* Activity: Each line of the data that includes "inches" must be copied.
┌──
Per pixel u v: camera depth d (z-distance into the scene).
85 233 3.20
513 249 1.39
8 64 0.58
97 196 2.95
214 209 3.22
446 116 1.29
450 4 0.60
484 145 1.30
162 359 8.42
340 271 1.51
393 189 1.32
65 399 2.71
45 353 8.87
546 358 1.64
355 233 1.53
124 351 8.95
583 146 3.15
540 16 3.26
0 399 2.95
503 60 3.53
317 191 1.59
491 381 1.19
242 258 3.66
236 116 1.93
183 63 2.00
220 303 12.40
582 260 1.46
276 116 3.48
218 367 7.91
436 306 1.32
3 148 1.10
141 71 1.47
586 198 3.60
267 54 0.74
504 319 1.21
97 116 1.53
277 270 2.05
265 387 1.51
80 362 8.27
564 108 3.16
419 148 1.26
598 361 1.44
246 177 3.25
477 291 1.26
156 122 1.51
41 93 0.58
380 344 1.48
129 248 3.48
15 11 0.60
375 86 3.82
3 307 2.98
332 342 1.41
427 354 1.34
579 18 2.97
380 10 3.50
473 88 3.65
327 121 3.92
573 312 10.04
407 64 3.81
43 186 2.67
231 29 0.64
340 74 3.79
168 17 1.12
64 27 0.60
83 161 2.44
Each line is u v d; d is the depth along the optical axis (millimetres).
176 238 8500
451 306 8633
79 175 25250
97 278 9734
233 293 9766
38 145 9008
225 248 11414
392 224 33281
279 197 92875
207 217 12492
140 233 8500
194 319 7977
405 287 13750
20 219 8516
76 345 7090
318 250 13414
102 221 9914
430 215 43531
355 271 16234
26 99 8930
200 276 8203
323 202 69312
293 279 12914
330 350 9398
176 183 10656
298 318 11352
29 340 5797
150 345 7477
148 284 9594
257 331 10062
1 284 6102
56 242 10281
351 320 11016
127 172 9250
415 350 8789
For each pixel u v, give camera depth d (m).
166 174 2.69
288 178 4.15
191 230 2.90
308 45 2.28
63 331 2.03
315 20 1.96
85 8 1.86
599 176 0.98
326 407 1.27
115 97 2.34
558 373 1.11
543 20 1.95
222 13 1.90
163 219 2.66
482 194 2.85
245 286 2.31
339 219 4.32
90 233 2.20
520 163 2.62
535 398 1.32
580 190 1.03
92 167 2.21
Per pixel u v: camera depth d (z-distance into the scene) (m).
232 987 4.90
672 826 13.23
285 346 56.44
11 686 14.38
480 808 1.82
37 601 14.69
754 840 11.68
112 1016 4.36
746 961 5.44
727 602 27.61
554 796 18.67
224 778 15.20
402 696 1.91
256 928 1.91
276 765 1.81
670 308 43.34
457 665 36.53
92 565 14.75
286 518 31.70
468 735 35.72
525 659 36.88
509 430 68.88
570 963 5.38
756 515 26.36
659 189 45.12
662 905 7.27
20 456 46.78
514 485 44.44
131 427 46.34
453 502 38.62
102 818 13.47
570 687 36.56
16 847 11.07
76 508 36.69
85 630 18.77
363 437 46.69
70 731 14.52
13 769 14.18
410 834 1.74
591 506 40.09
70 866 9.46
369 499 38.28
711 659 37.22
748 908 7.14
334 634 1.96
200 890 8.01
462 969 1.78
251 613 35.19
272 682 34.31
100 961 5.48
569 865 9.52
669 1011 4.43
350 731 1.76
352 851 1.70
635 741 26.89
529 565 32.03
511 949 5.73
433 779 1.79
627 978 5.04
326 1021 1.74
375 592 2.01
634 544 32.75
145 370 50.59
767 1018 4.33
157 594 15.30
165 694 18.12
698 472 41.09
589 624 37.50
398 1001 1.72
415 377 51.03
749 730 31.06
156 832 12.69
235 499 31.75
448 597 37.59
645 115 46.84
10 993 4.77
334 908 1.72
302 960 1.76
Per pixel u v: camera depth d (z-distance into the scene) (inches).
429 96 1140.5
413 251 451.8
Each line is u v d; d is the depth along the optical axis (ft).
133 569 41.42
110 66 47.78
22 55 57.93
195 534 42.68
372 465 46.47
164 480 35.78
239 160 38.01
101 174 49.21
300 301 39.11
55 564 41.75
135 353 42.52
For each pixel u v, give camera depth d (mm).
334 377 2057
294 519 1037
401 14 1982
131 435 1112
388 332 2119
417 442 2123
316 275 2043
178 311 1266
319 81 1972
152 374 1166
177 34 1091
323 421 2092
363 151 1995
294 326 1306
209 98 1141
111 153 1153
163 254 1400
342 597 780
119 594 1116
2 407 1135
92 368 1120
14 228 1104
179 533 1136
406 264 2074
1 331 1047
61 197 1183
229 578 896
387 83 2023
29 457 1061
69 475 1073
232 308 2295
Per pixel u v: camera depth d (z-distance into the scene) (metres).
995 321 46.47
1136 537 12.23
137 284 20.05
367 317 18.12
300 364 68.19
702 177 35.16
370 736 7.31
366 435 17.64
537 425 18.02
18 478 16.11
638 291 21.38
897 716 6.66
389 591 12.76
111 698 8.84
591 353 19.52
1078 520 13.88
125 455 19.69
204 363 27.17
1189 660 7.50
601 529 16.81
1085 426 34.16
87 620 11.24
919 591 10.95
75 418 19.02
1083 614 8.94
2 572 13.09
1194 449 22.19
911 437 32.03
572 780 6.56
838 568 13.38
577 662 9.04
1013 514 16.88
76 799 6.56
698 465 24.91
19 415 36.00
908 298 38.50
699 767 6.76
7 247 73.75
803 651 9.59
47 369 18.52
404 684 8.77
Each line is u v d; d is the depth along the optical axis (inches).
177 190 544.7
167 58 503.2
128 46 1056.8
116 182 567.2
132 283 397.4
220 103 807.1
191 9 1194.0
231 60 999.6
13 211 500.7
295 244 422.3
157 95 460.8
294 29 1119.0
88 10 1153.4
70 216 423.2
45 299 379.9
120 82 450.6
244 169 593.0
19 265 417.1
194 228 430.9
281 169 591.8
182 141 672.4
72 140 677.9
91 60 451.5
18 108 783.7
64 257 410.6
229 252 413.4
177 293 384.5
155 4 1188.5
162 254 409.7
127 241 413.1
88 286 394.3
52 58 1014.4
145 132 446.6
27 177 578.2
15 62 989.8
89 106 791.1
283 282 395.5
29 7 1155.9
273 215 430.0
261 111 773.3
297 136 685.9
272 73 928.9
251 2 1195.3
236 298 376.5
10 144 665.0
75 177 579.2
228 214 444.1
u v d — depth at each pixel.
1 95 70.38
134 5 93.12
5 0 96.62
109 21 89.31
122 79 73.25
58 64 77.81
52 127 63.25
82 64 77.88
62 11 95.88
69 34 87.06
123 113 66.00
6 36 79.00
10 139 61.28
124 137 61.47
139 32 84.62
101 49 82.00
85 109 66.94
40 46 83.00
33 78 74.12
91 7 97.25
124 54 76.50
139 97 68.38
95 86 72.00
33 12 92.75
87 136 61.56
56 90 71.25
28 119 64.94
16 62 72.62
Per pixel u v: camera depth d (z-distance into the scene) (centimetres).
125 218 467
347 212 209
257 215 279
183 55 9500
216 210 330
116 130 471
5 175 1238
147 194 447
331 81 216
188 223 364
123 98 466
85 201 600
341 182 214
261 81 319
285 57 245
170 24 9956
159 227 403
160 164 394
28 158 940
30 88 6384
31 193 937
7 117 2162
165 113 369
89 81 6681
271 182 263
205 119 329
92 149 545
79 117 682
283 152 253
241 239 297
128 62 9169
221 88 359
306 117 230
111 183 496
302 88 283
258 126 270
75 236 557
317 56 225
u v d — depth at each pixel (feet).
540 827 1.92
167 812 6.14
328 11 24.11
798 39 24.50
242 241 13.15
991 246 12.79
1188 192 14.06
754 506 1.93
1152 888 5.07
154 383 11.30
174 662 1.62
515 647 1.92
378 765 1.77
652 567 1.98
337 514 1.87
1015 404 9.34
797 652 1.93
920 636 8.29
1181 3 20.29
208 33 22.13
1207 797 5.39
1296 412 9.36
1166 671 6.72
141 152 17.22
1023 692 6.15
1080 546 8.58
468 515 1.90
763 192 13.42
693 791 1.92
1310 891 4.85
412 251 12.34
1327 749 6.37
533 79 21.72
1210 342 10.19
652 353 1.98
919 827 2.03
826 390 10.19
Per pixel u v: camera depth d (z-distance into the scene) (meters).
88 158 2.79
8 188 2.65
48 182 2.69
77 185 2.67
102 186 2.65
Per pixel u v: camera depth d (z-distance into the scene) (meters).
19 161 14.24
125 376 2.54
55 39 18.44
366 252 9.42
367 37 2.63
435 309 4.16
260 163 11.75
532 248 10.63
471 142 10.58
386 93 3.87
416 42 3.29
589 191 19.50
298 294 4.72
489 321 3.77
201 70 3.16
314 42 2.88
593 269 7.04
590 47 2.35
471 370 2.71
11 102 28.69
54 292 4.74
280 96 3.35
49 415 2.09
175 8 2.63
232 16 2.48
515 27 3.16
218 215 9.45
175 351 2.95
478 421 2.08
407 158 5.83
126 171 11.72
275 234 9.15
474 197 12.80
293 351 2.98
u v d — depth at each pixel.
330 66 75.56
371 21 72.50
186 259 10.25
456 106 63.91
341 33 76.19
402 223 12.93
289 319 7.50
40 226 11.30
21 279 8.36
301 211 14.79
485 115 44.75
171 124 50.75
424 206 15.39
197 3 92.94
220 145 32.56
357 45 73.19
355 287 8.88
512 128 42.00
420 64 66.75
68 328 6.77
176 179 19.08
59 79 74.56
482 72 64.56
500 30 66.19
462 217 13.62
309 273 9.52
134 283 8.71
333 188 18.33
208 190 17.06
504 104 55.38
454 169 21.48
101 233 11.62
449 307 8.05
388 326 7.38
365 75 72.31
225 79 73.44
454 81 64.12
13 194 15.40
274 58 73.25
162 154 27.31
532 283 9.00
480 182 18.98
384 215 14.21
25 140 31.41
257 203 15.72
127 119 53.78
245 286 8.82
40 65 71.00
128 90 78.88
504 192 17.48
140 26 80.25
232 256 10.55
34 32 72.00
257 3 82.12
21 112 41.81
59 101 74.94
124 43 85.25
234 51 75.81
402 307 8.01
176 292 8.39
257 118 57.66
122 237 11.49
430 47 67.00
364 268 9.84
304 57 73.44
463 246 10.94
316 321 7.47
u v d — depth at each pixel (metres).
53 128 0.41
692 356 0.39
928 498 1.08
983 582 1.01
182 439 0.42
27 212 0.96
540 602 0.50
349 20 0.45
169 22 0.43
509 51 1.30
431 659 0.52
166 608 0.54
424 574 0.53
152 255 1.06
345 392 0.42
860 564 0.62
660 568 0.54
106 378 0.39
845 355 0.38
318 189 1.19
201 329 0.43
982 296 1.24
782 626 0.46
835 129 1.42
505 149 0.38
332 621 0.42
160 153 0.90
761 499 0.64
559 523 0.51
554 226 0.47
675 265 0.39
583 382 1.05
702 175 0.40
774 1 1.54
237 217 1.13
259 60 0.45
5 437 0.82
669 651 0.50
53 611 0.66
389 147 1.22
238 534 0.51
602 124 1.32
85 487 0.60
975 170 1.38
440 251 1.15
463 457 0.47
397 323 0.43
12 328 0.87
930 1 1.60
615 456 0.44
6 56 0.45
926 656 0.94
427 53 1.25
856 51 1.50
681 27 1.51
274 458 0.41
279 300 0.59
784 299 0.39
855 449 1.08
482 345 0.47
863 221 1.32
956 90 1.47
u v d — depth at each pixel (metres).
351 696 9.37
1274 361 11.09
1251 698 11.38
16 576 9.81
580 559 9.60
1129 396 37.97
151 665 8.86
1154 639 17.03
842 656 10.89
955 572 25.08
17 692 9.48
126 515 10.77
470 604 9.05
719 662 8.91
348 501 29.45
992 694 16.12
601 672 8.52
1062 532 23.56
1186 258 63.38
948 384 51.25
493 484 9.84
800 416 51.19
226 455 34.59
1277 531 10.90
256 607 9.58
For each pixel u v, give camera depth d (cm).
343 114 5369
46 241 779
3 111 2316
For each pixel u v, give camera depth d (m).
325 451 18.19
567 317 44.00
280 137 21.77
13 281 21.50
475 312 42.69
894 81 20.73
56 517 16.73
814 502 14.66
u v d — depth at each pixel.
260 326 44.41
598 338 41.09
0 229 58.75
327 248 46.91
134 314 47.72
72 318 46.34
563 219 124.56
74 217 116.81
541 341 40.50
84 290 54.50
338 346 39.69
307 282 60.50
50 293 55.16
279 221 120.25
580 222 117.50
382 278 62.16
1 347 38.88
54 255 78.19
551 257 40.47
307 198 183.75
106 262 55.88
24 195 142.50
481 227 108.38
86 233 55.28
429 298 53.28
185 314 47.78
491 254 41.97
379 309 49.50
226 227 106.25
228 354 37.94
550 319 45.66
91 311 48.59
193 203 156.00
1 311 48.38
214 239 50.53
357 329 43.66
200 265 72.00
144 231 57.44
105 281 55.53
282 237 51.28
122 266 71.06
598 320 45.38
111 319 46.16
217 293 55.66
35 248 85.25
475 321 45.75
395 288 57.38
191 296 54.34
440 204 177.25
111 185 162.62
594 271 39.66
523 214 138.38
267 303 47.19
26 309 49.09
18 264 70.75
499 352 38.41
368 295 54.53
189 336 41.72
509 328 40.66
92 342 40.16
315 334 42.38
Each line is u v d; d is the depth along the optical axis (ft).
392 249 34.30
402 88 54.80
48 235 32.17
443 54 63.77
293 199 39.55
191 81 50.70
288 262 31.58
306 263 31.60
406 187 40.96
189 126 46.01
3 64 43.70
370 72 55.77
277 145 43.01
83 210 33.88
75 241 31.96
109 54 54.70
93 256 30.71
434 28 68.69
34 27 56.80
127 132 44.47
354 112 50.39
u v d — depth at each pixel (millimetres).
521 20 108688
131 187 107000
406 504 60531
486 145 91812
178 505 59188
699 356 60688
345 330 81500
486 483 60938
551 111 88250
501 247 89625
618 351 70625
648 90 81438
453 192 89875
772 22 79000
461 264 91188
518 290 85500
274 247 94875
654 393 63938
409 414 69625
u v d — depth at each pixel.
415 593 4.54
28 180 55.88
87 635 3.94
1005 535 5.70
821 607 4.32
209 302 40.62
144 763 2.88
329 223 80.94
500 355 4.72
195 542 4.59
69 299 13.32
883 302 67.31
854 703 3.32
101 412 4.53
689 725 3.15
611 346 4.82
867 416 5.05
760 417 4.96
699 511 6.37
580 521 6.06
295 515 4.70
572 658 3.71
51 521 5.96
└──
* Exercise output:
Per pixel u v: camera depth d (z-distance into the scene) (inches).
Each line is u v d; d is the depth along the optical axis (inches).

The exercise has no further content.